18.Bölüm-Ayrılık?
"Jongin..."
"luhan?"
"kötüyüm. çok kötüyüm jongin."
"anlat luhan ben dinlerim. her zaman yanındayım asla bunu unutma."
"nefret ediyorum jongin..."
"neyden nefret ediyorsun luhan? lütfen bana anlat!"
"senden lanet olası!"
----------
"kai? kai? kai?" jongin gözlerini araladı ve etrafta göz gezdirdi. suho?
"senin ne işin var burada?"
"ben hep buradaydım jongin. gitmedim."
"seni bırakıp gitmeme rağmen bekledin?"
"evet..." suho kafasını eğdi ve gözüne gelen yaşları geri göndermeye çalıştı.

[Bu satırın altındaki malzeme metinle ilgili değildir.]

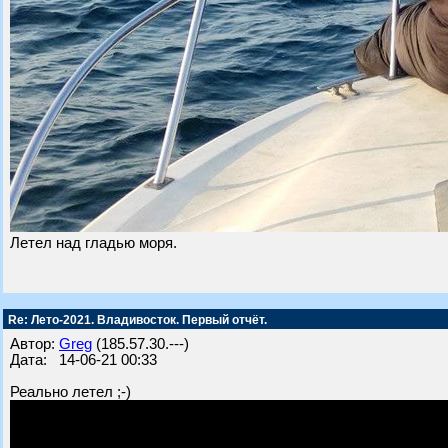
Летел над гладью моря.
Re: Лето-2021. Владивосток. Первый отчёт.
Автор:
Greg
(185.57.30.---)
Дата: 14-06-21 00:33
Реально летел ;-)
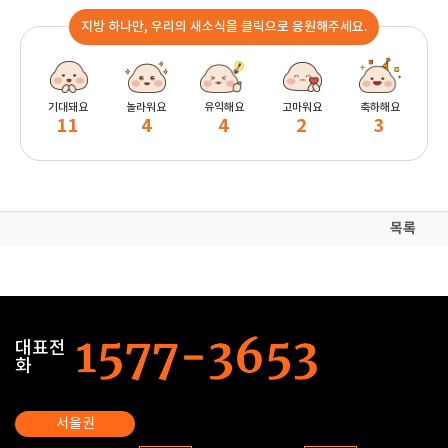
지방 하나만, 우리의 새소식을 클릭으로 응원해주세요.
기대돼요
놀라워요
유익해요
고마워요
축하해요
11
4
4
2
3
목록
대표전
화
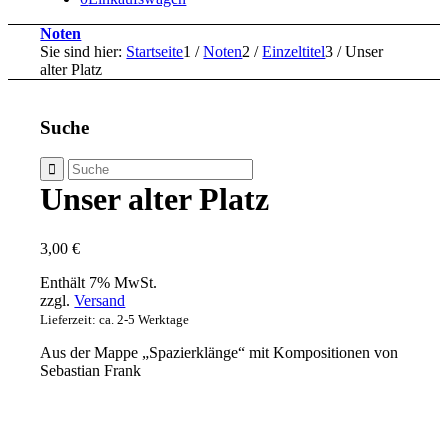
Noten
Sie sind hier:
Startseite
1
/
Noten
2
/
Einzeltitel
3
/
Unser
alter Platz
Suche
Unser alter Platz
3,00
€
Enthält 7% MwSt.
zzgl.
Versand
Lieferzeit: ca. 2-5 Werktage
Aus der Mappe „Spazierklänge“ mit Kompositionen von
Sebastian Frank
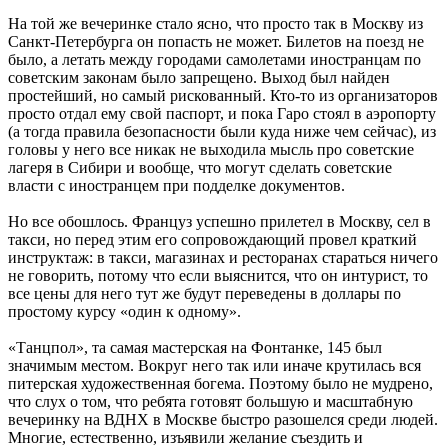
На той же вечеринке стало ясно, что просто так в Москву из
Санкт-Петербурга он попасть не может. Билетов на поезд не
было, а летать между городами самолетами иностранцам по
советским законам было запрещено. Выход был найден
простейший, но самый рискованный. Кто-то из организаторов
просто отдал ему свой паспорт, и пока Гаро стоял в аэропорту
(а тогда правила безопасности были куда ниже чем сейчас), из
головы у него все никак не выходила мысль про советские
лагеря в Сибири и вообще, что могут сделать советские
власти с иностранцем при подделке документов.
Но все обошлось. Француз успешно прилетел в Москву, сел в
такси, но перед этим его сопровождающий провел краткий
инструктаж: в такси, магазинах и ресторанах стараться ничего
не говорить, потому что если выяснится, что он интурист, то
все цены для него тут же будут переведены в доллары по
простому курсу «один к одному».
«Танцпол», та самая мастерская на Фонтанке, 145 был
значимым местом. Вокруг него так или иначе крутилась вся
питерская художественная богема. Поэтому было не мудрено,
что слух о том, что ребята готовят большую и масштабную
вечеринку на ВДНХ в Москве быстро разошелся среди людей.
Многие, естественно, изъявили желание съездить и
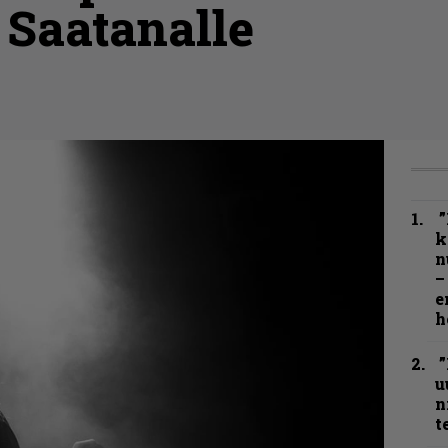
 Saatanalle
”
k
n
–
e
h
”
u
n
t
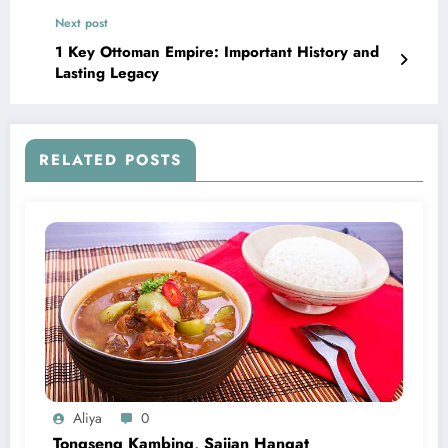
Next post
1 Key Ottoman Empire: Important History and
Lasting Legacy
RELATED POSTS
Aliya
0
Tongseng Kambing, Sajian Hangat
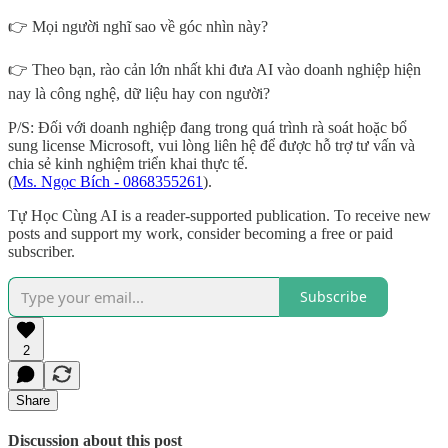
👉 Mọi người nghĩ sao về góc nhìn này?
👉 Theo bạn, rào cản lớn nhất khi đưa AI vào doanh nghiệp hiện
nay là công nghệ, dữ liệu hay con người?
P/S: Đối với doanh nghiệp đang trong quá trình rà soát hoặc bổ
sung license Microsoft, vui lòng liên hệ để được hỗ trợ tư vấn và
chia sẻ kinh nghiệm triển khai thực tế.
(
Ms. Ngọc Bích - 0868355261
).
Tự Học Cùng AI is a reader-supported publication. To receive new
posts and support my work, consider becoming a free or paid
subscriber.
Subscribe
2
Share
Discussion about this post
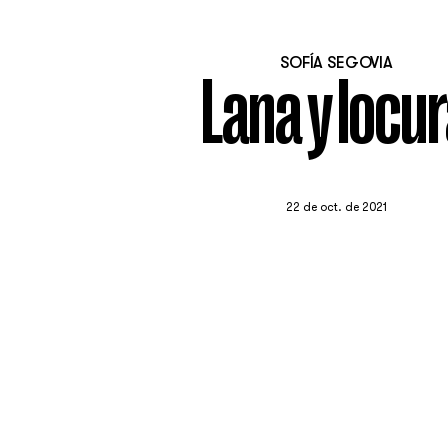
SOFÍA SEGOVIA
Lana y locu
22 de oct. de 2021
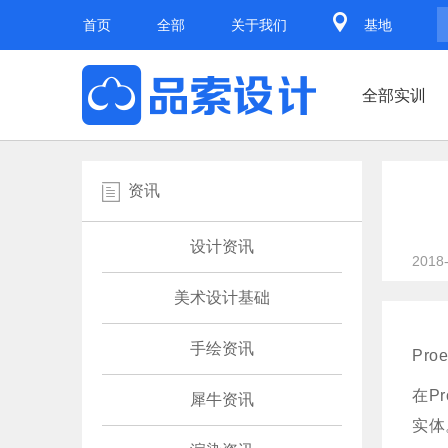
首页
全部
关于我们
基地
全部实训
资讯
设计资讯
2018
美术设计基础
手绘资讯
Pr
在P
犀牛资讯
实体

"neden suho? herkes gibi neden sende beni bırakmıyorsun? sana zarar veririm."
"umrumda degil."
"canını yakarım."
"önemli değil."
"her gece benim yüzümden uyuyana kadar ağlarsın suho."
"senin içinse ağlarım."
"ben seni hak edecek ne yaptım?"
"kalbinle güldün kai. kalbini hissettim bunun ötesi olamaz." suho oturduğu koltuktan kalktı ve diğerinin yattığı yatağa yaklaştı.
kai da yattığı yataktan doğruldu ve diğerinin yanına yatmasına izin verdi. suho kendisi için acılan yere uzandı ve kollarını kai'ın beline doladı. ve tişörtünün üzerinden kalbine öpücük koydu.
"seni seviyorum jongin."
---------
"zitao! acele et tatlım geç kaldık." soo kapı girişinden bağırdı.
"tamam tamam geldim." tao çantasını omzuna astı ve elindeki şapka ve gözlüğü sevgilisine giydirdi.
"eihk bu kadar koruyucu olma." soo bıkkınlıkla söyledi.
"eğer sana birşey olursa ben ne yaparım?" tao üzgünce konuşunca soo söylediğine pişman oldu ve parmak ucunda yükselip diğerinin yanaklarını kavradı ve yerine geri dönerek uzun olanın dudaklarına kendi gibi sevimli bir öpücük bıraktı.
"öyle söylemek istemedim hayatım." gülümsedi ve bir öpücük daha bıraktı.
"eğer böyle öpmeye devam edersen bütün gün üzgün dolaşabilirim." tao sonunda kıkırdayınca soo onun koluna hafif bir yumruk attı ve hıhlayarak holde ilerledi ve asansörün düğmesine basarak gelmesini bekledi.
"ahh bebeğim bu hallerin beni deli ediyor." tao aniden yanında bitince soo korkudan sıçradı.
"bugün seni özel bir yere götüreceğim." soo konuşurken tao biraz daha merak ediyordu. "eğer boyle konuşmaya devam edersen meraktan ölürüm ve sen de dul kalırsın."
"ha? dul mu? tao daha yaratıcı olmalısın hayatım." [bebeğim lafı bana itici geliyor ama hayatım lafı da çok kadın işi geliyor eğer ortasını bulabileceğimiz bir kelime varsa yorumda belirtin lüplennn :3]
"of tamam." tao somurttu ve arabasının kilidini açarak diğerinin binmesine olanak sağladı.
yol boyunca sadece müzik konuştu. ikisi de böylesinin daha huzurlu olduğunu biliyordu. anın tadını çıkarttılar ve yol boyunca konuşmadılar.